### AKTIVITAS 1
Ketik ulang bagian tulisan tentang perbedaan pria dan wanita di bawah ini, mulai dari "Semua infografis di" sampai dengan "ribet dan sensitif.", kedua batas itu termasuk.

### TEKS SUMBER
-.-.-
Monday, January 29, 2018

Berbeda



by Glory Ekasari

Ketika saya dan (calon) suami ikut katekisasi pranikah, salah satu hal yang terus ditekankan dalam pelajaran kami adalah bahwa pria dan wanita itu berbeda. Perbedaan itu membuat mereka saling tertarik untuk menjadikan lawan jenisnya pasangan hidup, tapi juga berpotensi menjadi sumber masalah ketika mereka tinggal bersama. 

Saya dan suami melihat artikel dalam website Brightside tentang perbedaan antara pria dan wanita. Sangat menarik, karena penjelasannya berupa gambar-gambar, dan mengandung kebenaran yang nyaris paripurna. Beberapa saya tampilkan di sini:






Semua infografis di atas menunjukkan poin yang mirip: wanita itu kompleks dan banyak terpengaruh emosi, sedangkan pria itu sederhana dan cenderung mengutamakan hal fisik. Ini yang sering jadi sumber konflik. Bagi wanita, pria malas dan tidak peka. Bagi pria, wanita ribet dan sensitif.
-.-.-
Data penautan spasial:
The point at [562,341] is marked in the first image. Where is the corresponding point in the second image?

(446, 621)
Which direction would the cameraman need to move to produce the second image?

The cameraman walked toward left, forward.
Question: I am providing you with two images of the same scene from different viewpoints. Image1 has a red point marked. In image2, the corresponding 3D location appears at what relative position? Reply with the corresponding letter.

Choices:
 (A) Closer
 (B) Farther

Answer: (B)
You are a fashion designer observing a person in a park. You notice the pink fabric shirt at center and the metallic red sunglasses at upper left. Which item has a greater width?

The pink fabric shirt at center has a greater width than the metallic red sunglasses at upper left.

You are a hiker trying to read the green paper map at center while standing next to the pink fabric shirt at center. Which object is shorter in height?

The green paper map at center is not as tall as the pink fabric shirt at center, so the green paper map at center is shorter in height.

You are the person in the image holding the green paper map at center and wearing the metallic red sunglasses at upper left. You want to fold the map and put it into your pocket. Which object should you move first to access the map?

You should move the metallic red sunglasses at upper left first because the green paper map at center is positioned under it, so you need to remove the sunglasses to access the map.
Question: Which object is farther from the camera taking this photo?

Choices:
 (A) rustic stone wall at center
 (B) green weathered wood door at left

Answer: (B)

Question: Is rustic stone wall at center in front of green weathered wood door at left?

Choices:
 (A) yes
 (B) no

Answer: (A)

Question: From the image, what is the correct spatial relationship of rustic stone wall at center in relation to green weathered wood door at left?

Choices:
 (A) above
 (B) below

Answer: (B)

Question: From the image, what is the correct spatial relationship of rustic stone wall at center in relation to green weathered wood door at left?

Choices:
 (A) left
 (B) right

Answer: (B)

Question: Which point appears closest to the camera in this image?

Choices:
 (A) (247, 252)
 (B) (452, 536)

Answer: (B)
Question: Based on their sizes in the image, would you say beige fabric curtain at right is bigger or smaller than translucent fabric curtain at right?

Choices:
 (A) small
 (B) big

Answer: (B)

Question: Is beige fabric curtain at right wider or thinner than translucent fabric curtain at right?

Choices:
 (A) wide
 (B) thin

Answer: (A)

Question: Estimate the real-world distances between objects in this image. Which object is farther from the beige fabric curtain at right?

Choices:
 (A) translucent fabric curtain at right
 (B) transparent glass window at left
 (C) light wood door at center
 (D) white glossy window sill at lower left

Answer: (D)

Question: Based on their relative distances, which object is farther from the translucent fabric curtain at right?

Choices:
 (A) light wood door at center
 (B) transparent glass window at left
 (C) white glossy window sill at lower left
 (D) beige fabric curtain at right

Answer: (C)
-.-.-
### AKTIVITAS 2
Sunting catatan di atas mulai dari baris pertama hingga baris yang memuat "Question: Is rustic", kedua ujung termasuk, dengan mengganti "fashion designer" menjadi "tailor" tanpa mengubah bagian lain. Sajikan hanya baris-baris tersebut.

### JAWABAN TERTULIS 1
Semua infografis di atas menunjukkan poin yang mirip: wanita itu kompleks dan banyak terpengaruh emosi, sedangkan pria itu sederhana dan cenderung mengutamakan hal fisik. Ini yang sering jadi sumber konflik. Bagi wanita, pria malas dan tidak peka. Bagi pria, wanita ribet dan sensitif.

### JAWABAN TERTULIS 2
The point at [562,341] is marked in the first image. Where is the corresponding point in the second image?

(446, 621)
Which direction would the cameraman need to move to produce the second image?

The cameraman walked toward left, forward.
Question: I am providing you with two images of the same scene from different viewpoints. Image1 has a red point marked. In image2, the corresponding 3D location appears at what relative position? Reply with the corresponding letter.

Choices:
 (A) Closer
 (B) Farther

Answer: (B)
You are a tailor observing a person in a park. You notice the pink fabric shirt at center and the metallic red sunglasses at upper left. Which item has a greater width?

The pink fabric shirt at center has a greater width than the metallic red sunglasses at upper left.

You are a hiker trying to read the green paper map at center while standing next to the pink fabric shirt at center. Which object is shorter in height?

The green paper map at center is not as tall as the pink fabric shirt at center, so the green paper map at center is shorter in height.

You are the person in the image holding the green paper map at center and wearing the metallic red sunglasses at upper left. You want to fold the map and put it into your pocket. Which object should you move first to access the map?

You should move the metallic red sunglasses at upper left first because the green paper map at center is positioned under it, so you need to remove the sunglasses to access the map.
Question: Which object is farther from the camera taking this photo?

Choices:
 (A) rustic stone wall at center
 (B) green weathered wood door at left

Answer: (B)

Question: Is rustic stone wall at center in front of green weathered wood door at left?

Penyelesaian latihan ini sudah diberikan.